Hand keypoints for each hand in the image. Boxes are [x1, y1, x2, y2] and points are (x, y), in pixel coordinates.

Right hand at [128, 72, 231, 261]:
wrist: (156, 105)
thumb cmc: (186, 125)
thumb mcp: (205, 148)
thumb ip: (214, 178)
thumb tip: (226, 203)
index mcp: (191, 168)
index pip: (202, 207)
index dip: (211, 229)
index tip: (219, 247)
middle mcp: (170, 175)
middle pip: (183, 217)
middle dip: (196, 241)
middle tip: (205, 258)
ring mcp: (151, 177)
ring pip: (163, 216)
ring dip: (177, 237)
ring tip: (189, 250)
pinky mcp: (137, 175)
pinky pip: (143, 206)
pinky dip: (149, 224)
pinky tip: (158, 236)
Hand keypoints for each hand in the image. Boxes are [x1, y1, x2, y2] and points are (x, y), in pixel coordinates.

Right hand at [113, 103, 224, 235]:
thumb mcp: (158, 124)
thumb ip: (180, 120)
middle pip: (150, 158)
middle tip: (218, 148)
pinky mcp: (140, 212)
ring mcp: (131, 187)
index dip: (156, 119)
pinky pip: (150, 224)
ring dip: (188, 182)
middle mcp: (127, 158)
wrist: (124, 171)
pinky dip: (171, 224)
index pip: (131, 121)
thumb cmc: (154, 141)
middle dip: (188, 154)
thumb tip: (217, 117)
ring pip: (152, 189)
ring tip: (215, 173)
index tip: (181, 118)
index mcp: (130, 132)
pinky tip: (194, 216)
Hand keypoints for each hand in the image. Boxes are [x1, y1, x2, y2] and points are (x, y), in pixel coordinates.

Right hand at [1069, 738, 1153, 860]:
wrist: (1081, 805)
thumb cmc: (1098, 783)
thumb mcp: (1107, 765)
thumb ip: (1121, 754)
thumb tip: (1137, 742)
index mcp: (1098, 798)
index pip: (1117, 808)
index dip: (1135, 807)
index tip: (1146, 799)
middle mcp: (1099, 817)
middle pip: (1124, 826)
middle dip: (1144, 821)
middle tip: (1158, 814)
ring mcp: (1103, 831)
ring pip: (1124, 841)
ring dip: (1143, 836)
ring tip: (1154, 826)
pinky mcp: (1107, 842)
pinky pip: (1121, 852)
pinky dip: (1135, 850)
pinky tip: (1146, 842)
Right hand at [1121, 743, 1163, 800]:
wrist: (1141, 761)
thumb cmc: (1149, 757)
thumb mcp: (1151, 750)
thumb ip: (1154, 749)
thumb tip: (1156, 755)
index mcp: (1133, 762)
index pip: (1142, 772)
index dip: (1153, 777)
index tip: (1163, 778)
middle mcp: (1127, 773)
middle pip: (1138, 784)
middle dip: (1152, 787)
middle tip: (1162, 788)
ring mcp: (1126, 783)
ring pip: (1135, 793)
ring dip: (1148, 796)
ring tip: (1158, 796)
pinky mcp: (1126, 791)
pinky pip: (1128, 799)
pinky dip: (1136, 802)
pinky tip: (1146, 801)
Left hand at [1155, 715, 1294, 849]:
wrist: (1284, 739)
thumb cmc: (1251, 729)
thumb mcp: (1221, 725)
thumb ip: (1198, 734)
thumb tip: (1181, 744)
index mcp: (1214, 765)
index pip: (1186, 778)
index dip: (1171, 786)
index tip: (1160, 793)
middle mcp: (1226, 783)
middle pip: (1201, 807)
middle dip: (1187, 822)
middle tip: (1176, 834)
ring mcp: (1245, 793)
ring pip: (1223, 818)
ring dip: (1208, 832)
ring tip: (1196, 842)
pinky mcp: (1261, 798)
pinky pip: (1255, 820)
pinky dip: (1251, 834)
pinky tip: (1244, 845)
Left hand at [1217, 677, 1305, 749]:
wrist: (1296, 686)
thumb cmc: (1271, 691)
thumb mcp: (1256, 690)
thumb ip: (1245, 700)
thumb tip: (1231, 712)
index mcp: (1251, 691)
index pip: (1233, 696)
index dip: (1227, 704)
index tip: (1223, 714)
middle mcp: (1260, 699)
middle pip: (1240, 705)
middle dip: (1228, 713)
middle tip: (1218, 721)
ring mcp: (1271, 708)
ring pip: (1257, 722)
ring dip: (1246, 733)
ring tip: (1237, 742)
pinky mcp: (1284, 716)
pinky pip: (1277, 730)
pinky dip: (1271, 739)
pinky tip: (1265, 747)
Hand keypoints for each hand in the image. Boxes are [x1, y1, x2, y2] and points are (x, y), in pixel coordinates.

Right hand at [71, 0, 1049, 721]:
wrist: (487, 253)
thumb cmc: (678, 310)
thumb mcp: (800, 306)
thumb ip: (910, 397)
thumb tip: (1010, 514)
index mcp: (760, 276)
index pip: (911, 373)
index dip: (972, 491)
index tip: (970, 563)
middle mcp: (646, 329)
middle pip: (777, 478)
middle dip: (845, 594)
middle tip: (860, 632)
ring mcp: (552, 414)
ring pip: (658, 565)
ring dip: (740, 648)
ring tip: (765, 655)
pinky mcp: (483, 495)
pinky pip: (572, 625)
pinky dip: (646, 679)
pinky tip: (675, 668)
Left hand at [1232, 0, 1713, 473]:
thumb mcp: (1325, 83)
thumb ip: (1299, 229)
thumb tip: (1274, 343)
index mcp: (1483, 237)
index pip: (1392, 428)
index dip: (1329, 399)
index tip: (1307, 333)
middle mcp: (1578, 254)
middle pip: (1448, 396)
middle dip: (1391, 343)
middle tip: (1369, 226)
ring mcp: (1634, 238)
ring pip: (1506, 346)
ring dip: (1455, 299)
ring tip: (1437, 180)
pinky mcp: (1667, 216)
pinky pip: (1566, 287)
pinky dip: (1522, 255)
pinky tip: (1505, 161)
+===+
● **WHAT IS BEING ASKED**
Your response must consist of all the records, retyped exactly.

● **ANSWER**
Hand keypoints for each hand in the image. Boxes are [x1, y1, x2, y2] and points are (x, y), in pixel coordinates.

Right hand at [128, 72, 231, 261]:
wrist: (156, 105)
thumb cmc: (186, 125)
thumb mcp: (205, 148)
thumb ip: (214, 178)
thumb tip: (226, 203)
index mcp: (191, 168)
index pip: (202, 207)
index dip: (211, 229)
index tip: (219, 247)
middle mcp: (170, 175)
middle pip: (183, 217)
middle dip: (196, 241)
middle tip: (205, 258)
ring mcp: (151, 177)
ring pip: (163, 216)
ring dip: (177, 237)
ring tip: (189, 250)
pinky mcp: (137, 175)
pinky pip: (143, 206)
pinky dip: (149, 224)
pinky tip: (158, 236)
Hand keypoints for each hand in the image. Boxes are [x1, y1, x2, y2] and points are (x, y), in pixel coordinates.

Right hand at [113, 103, 224, 235]:
thumb mcp: (158, 124)
thumb ip: (180, 120)
middle pip: (150, 158)
middle tip: (218, 148)
pinky mcp: (140, 212)
ring mcp: (131, 187)
index dip: (156, 119)
pinky pip: (150, 224)
ring dip: (188, 182)
middle mcp: (127, 158)
wrist: (124, 171)
pinky dip: (171, 224)
index pip: (131, 121)
thumb cmc: (154, 141)
middle dip: (188, 154)
thumb tip: (217, 117)
ring pip: (152, 189)
ring tip: (215, 173)
index tip: (181, 118)
index mcp: (130, 132)
pinky tip: (194, 216)
Hand keypoints for each hand in the image. Boxes are [x1, y1, x2, y2] and points are (x, y), in pixel coordinates.

Right hand at [1069, 738, 1153, 860]:
wrist: (1081, 805)
thumb cmc: (1098, 783)
thumb mcp: (1107, 765)
thumb ip: (1121, 754)
thumb tip: (1137, 742)
index mcp: (1098, 798)
index pip: (1117, 808)
index dip: (1135, 807)
index tip: (1146, 799)
middle mcp: (1099, 817)
middle pip: (1124, 826)
middle dip: (1144, 821)
middle tip: (1158, 814)
ring mcp: (1103, 831)
ring pip: (1124, 841)
ring dip: (1143, 836)
ring tip: (1154, 826)
pinky mcp: (1107, 842)
pinky pip: (1121, 852)
pinky dip: (1135, 850)
pinky tip: (1146, 842)
Right hand at [1121, 743, 1163, 800]:
wrist: (1141, 761)
thumb cmc: (1149, 757)
thumb mcp: (1151, 750)
thumb ip: (1154, 749)
thumb tip: (1156, 755)
index mcp: (1133, 762)
index pip: (1142, 772)
index dip: (1153, 777)
index tip: (1163, 778)
middle mcp: (1127, 773)
middle pip: (1138, 784)
middle dip: (1152, 787)
middle tip: (1162, 788)
ring mcp: (1126, 783)
ring pip: (1135, 793)
ring dip: (1148, 796)
ring tip: (1158, 796)
pinky mcp: (1126, 791)
pinky pip: (1128, 799)
pinky dip: (1136, 802)
pinky tip: (1146, 801)
Left hand at [1155, 715, 1294, 849]:
wrist: (1284, 739)
thumb cmc: (1251, 729)
thumb mcp: (1221, 725)
thumb ip: (1198, 734)
thumb tip: (1181, 744)
index mcp: (1214, 765)
index pip: (1186, 778)
index dip: (1171, 786)
index tip: (1160, 793)
middle mcp: (1226, 783)
middle pip: (1201, 807)
middle dip: (1187, 822)
middle tip: (1176, 834)
ring mcp: (1245, 793)
ring pip: (1223, 818)
ring dip: (1208, 832)
ring tip: (1196, 842)
pinky mcp: (1261, 798)
pinky pip: (1255, 820)
pinky dip: (1251, 834)
pinky tip: (1244, 845)
Left hand at [1217, 677, 1305, 749]:
wrist: (1296, 686)
thumb cmc: (1271, 691)
thumb mcp: (1256, 690)
thumb ip: (1245, 700)
thumb tip: (1231, 712)
index mcp: (1251, 691)
index pip: (1233, 696)
index dip: (1227, 704)
index tip: (1223, 714)
middle mcp: (1260, 699)
middle pip: (1240, 705)
middle dip: (1228, 713)
middle tip: (1218, 721)
ring mcp: (1271, 708)
ring pip: (1257, 722)
ring dip: (1246, 733)
ring tip: (1237, 742)
pinky mcp: (1284, 716)
pinky pip: (1277, 730)
pinky dip: (1271, 739)
pinky tip: (1265, 747)
Hand keypoints for each hand in the image. Boxes are [x1, y1, x2, y2] and points are (x, y), in pixel coordinates.

Right hand at [71, 0, 1049, 721]:
wrist: (487, 253)
thumb cmc: (678, 310)
thumb mcp: (800, 306)
thumb ip: (910, 397)
thumb tip: (1010, 514)
index mcp: (760, 276)
index pip: (911, 373)
index dip: (972, 491)
index tip: (970, 563)
middle mcp: (646, 329)
middle pip: (777, 478)
middle dip: (845, 594)
middle tip: (860, 632)
ring mcp: (552, 414)
ring pip: (658, 565)
ring dip: (740, 648)
ring tip: (765, 655)
pinky mcp: (483, 495)
pinky pip: (572, 625)
pinky dip: (646, 679)
pinky tip: (675, 668)
Left hand at [1232, 0, 1713, 473]:
thumb mcp: (1325, 83)
thumb ip: (1299, 229)
thumb tip: (1274, 343)
index mcp: (1483, 237)
index pip: (1392, 428)
index dip: (1329, 399)
index tip: (1307, 333)
middle mcp: (1578, 254)
middle pip: (1448, 396)
middle dip: (1391, 343)
middle tip: (1369, 226)
ring mcp: (1634, 238)
ring pip: (1506, 346)
ring dip: (1455, 299)
ring tip: (1437, 180)
pinky mcp: (1667, 216)
pinky pip: (1566, 287)
pinky dip: (1522, 255)
pinky tip: (1505, 161)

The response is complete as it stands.